“In cammino con
speranza”, esorta il tema guida dell’anno Santo che stiamo vivendo.
Speranza di incontrare ”perdono e pace” come rassicura il sacerdote con
il congedo, al termine del sacramento della confessione o
riconciliazione: “il Signore ha perdonato i tuoi peccati, va in pace”.
Il perdono e la pace sono il primo dono di Gesù al paralitico, che
giunge ai suoi piedi dopo un faticoso “trasporto pellegrinaggio”, prima
di dirgli: “alzati prendi il tuo lettuccio e torna a casa tua”
(cfr Lc 5,18-24).
Apparendo ai discepoli,
dopo la risurrezione, Gesù inaugura un giubileo universale:
“Gesù disse loro di nuovo: <pace a voi! Come il Padre ha mandato me
anche io mando voi>. Detto questo soffiò su di loro e disse
loro:<ricevete lo Spirito Santo. A coloro cui perdonerete i peccati,
saranno perdonati. A coloro a cui non perdonerete non saranno
perdonati>” (Gv 20, 21-23).
Il peccato oggi
maggiormente conosciuto e condannato si chiama violenza, ingiustizia,
menzogna, corruzione, indifferenza, egoismo, guerra, ecc… ecc.. Frutti
alimentati dalla radice dell’egoismo il quale inquina e sovverte
radicalmente le relazioni con Dio, con gli altri, con se stessi.
Un peccato che nasce e
spesso viene coltivato nel segreto della “cantina” che fa parte dell’
appartamento nel quale viviamo abitualmente. Una “cantina”, ignorata o
trascurata, la quale deve essere bonificata, riordinata, ripulita,
arieggiata, arredata, resa abitabile ed accogliente. Anzitutto per noi,
ma non solo!
Entrare nella “nostra
cantina” ed uscirne cambiati, convertiti significa entrare attraverso
una porta aperta con fatica ma uscirne attraverso la “porta santa” del
giubileo, porta della riconciliazione con tutti.
Ben ricordiamo il
“giubileo” vissuto dal ragazzo, smanioso di autoaffermazione, di cui
nella parabola di Luca il quale, dopo una deludente esperienza: “ritornò
in se stesso e disse: <quanti salariati in casa di mio padre hanno pane
in abbondanza e io qui muoio di fame! Mi alzerò e andrò da mio padre e
gli dirò: Padre ho peccato verso il Cielo e davanti a te (…) Si alzò e
tornò da suo Padre. Quando era ancora lontano, suo padre lo vide, ebbe
compassione, gli corse incontro.
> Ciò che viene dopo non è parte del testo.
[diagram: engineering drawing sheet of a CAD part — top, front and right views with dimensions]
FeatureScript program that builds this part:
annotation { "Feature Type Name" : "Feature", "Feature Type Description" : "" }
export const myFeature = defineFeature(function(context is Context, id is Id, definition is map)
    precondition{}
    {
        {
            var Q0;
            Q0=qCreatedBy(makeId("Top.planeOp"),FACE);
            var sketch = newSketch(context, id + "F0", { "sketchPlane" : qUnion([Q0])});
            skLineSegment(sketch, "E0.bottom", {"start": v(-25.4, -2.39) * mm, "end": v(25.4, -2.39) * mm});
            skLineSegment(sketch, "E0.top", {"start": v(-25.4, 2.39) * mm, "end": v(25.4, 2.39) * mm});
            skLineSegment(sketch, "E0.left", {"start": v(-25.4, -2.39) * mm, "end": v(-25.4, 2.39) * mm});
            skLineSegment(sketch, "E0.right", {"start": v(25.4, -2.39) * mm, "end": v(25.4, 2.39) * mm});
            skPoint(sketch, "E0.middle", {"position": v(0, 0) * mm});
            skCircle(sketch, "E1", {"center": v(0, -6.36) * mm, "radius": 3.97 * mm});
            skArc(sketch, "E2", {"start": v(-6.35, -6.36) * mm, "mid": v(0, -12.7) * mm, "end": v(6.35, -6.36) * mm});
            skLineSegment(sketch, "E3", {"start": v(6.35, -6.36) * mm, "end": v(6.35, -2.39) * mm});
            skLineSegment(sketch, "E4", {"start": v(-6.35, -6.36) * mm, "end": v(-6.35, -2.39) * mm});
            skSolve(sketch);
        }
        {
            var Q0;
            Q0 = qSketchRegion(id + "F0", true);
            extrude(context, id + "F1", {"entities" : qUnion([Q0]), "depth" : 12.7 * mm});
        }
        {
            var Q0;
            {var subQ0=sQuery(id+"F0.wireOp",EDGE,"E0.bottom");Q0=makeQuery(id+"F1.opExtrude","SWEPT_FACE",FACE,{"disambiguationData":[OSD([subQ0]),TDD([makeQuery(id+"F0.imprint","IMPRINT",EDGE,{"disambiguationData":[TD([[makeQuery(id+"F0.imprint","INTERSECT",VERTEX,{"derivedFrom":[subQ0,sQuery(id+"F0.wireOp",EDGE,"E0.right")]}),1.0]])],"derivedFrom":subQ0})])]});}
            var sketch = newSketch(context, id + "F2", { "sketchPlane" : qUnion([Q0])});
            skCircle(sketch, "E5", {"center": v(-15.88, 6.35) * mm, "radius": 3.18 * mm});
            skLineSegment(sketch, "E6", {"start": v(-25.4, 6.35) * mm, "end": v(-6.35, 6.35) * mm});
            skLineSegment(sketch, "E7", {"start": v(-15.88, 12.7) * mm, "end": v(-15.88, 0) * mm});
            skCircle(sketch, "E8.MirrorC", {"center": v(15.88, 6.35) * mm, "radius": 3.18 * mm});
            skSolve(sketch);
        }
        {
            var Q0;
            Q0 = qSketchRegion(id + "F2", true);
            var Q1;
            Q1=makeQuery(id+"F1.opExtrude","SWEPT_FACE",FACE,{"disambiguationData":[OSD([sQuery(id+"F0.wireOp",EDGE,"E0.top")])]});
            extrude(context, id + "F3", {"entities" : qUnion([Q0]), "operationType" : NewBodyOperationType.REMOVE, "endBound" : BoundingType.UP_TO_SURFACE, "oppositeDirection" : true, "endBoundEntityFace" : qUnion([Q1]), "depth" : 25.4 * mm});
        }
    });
Gli si gettò al collo e lo baciò. Il
figlio gli disse: <Padre ho peccato verso il Cielo e davanti a te: non
sono più degno di essere chiamato tuo figlio>. Ma il Padre disse: (…)
<facciamo festa, perché questo mio figlio era morto ed è tornato in
vita, era perduto ed è stato ritrovato>. E cominciarono a far festa”.
(Lc15, 17…24).
Queste le tappe del
pellegrinaggio:” ritornò in sé stesso” e si ritrovò in ”cantina“,
a morire di fame. Come mai, perché? “Mi alzerò e andrò…Si alzò e
tornò da suo Padre”: fiducioso, con decisione. “E gli dirò ho
peccato”: mi sono illuso. Pensavo, credevo di costruirmi una vita,
la mia vita; senza dipendere, senza dover rendere conto se non a me
solo; libero…, e invece! “Non sono più degno di essere chiamato tuo
figlio”. Ma ancor prima che potesse pronunciare queste parole, il
Padre ”gli corse incontro, gli si gettò al collo e lo baciò”.
Il nostro “giubileo” non
offre percorsi alternativi e ci presenta lo stesso itinerario!
Anche se non ti sei
“allontanato da casa”, forse abiti, ma non vivi in casa con il Padre e
con lo scomodo fratello maggiore: ritorna!